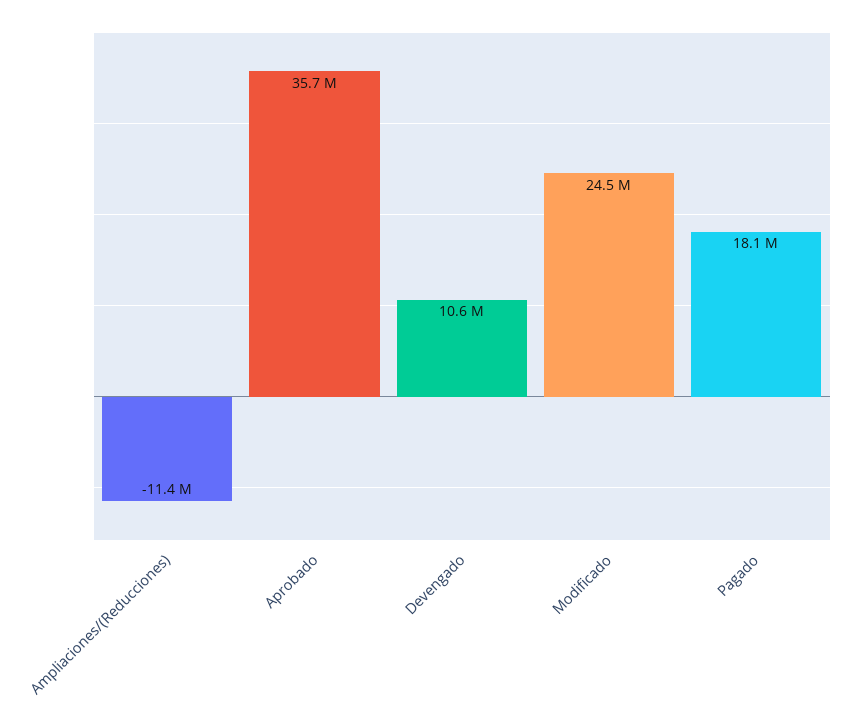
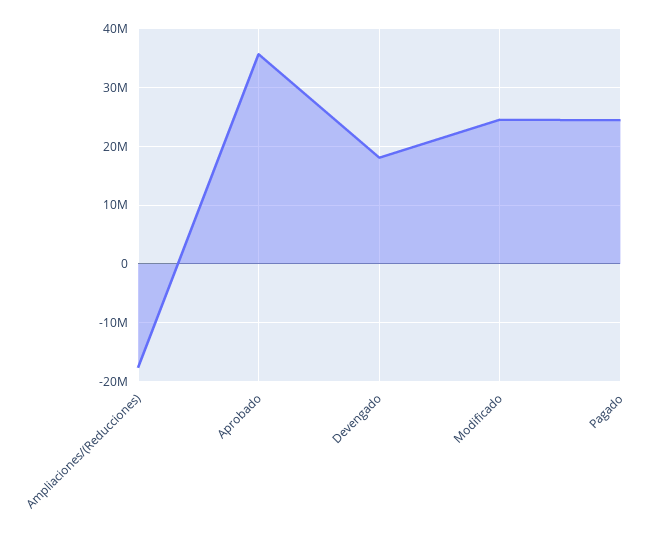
  {
-   "Ampliaciones/(Reducciones)": -11400000,
+   "Ampliaciones/(Reducciones)": -18000000,
    "Aprobado": 35700000,
-   "Devengado": 10600000,
+   "Devengado": 18000000,
    "Modificado": 24500000,
-   "Pagado": 18100000
+   "Pagado": 24000000
  }

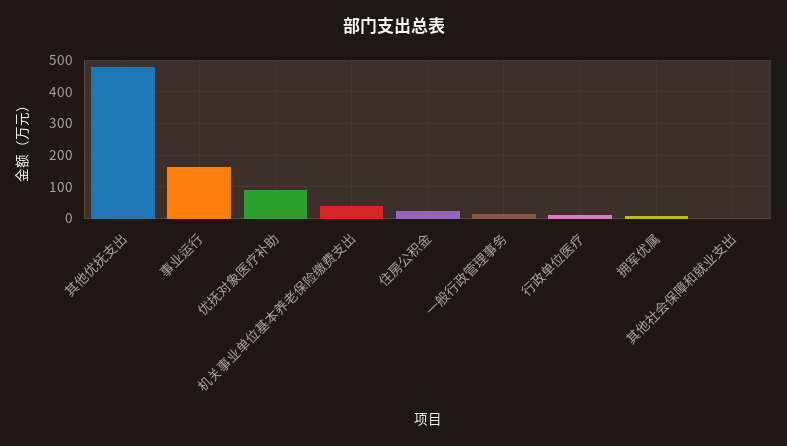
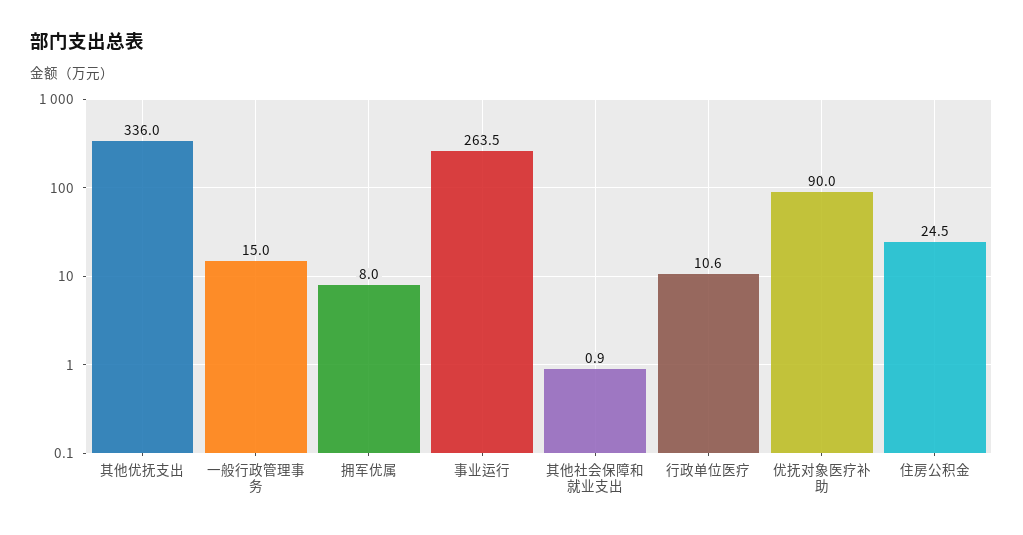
  {
-   "其他优抚支出": 480,
+   "其他优抚支出": 336,
-   "事业运行": 160,
+   "事业运行": 263.5,
    "优抚对象医疗补助": 90,
-   "机关事业单位基本养老保险缴费支出": 40,
    "住房公积金": 24.5,
    "一般行政管理事务": 15,
    "行政单位医疗": 10.6,
    "拥军优属": 8,
    "其他社会保障和就业支出": 0.9
  }

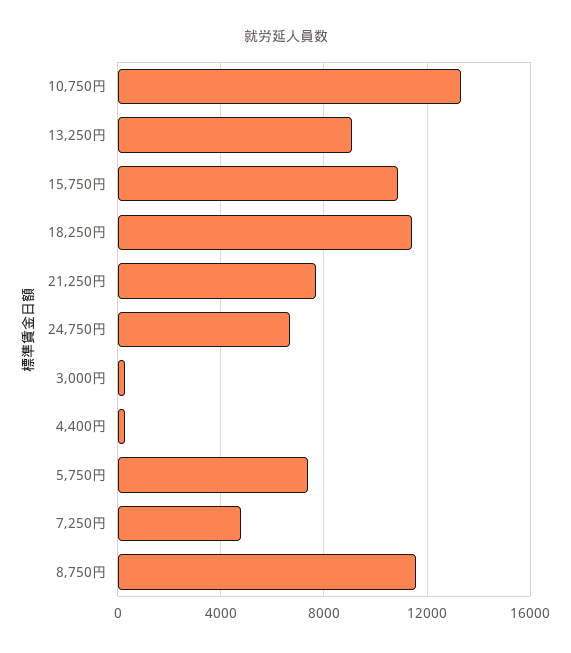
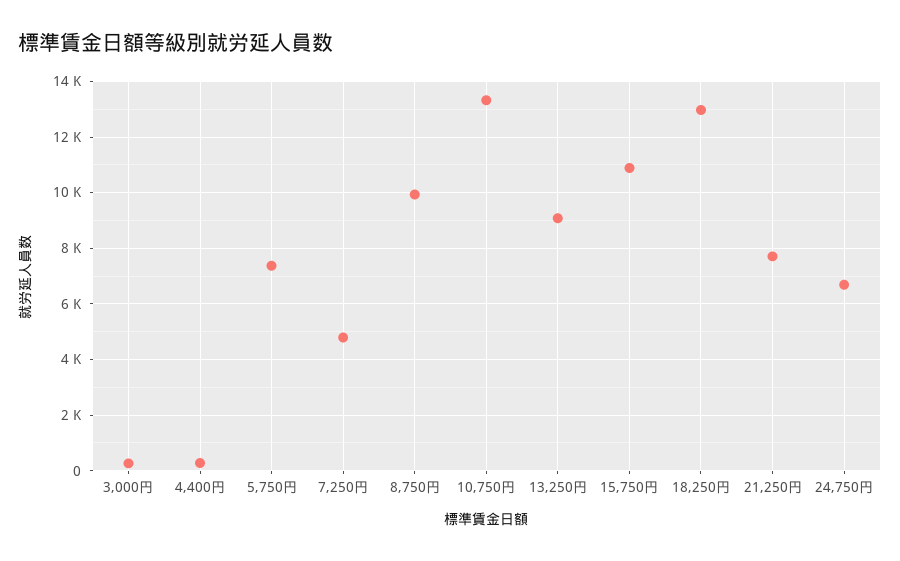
  {
    "10,750円": 13250,
    "13,250円": 9000,
    "15,750円": 11000,
-   "18,250円": 11500,
+   "18,250円": 13000,
    "21,250円": 7750,
    "24,750円": 6750,
    "3,000円": 250,
    "4,400円": 250,
    "5,750円": 7250,
    "7,250円": 4750,
-   "8,750円": 11500
+   "8,750円": 10000
  }

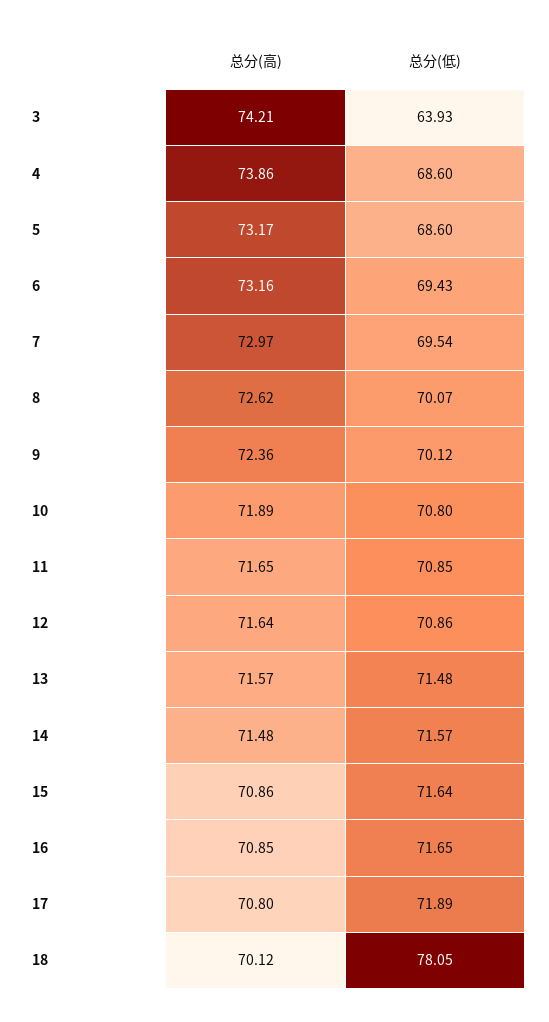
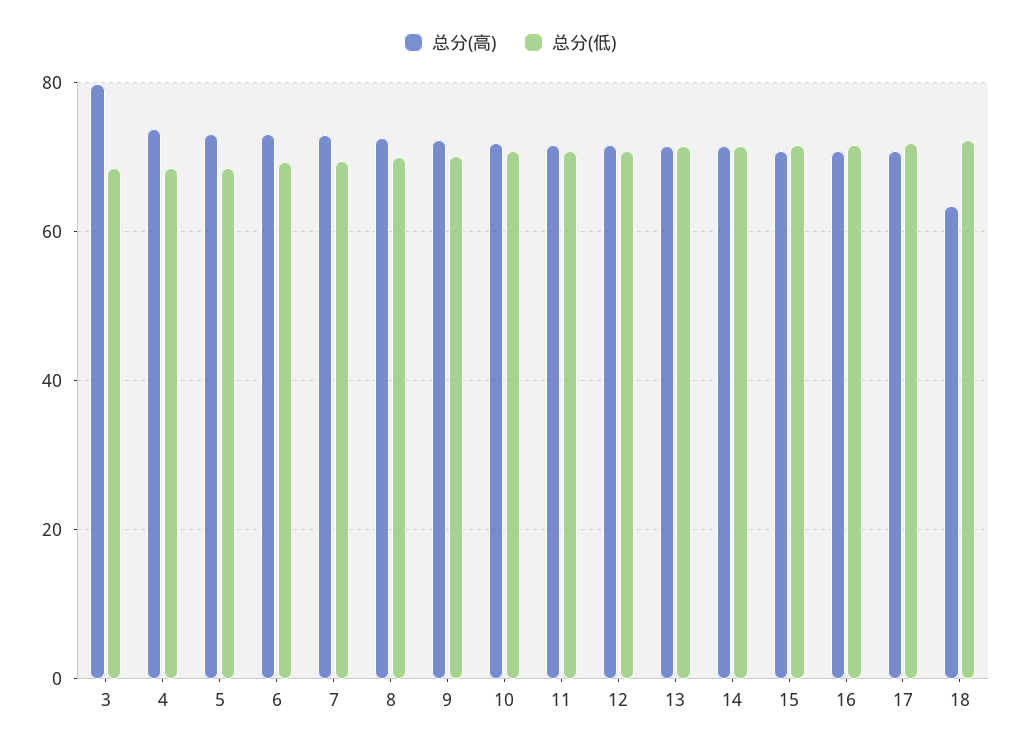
  {
    "总分(高)": {
-     "3": 74.21,
+     "3": 80,
      "4": 73.86,
      "5": 73.17,
      "6": 73.16,
      "7": 72.97,
      "8": 72.62,
      "9": 72.36,
      "10": 71.89,
      "11": 71.65,
      "12": 71.64,
      "13": 71.57,
      "14": 71.48,
      "15": 70.86,
      "16": 70.85,
      "17": 70.8,
-     "18": 70.12
+     "18": 64
    },
    "总分(低)": {
-     "3": 63.93,
+     "3": 68,
      "4": 68.6,
      "5": 68.6,
      "6": 69.43,
      "7": 69.54,
      "8": 70.07,
      "9": 70.12,
      "10": 70.8,
      "11": 70.85,
      "12": 70.86,
      "13": 71.48,
      "14": 71.57,
      "15": 71.64,
      "16": 71.65,
      "17": 71.89,
-     "18": 78.05
+     "18": 72
    }
  }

════════════════════

### WHAT YOU ARE ASKED TO DO
If a line in the entries holds the string "Ampliaciones", it belongs in the tally; state the tally alone.

### ANSWER FOR THIS EXERCISE
2